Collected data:
————

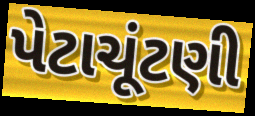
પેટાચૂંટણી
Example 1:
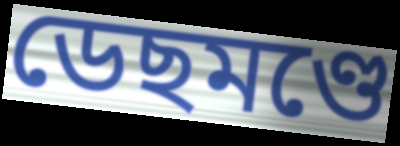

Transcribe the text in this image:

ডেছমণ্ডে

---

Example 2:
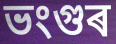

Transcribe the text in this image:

————

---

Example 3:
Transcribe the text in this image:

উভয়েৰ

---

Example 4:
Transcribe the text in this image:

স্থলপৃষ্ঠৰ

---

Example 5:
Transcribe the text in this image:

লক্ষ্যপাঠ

————

◆ **Problem**: The answer must be all the lines above that hold the word "Example".

◆ **Reply**:
Example 1:
Example 2:
Example 3:
Example 4:
Example 5:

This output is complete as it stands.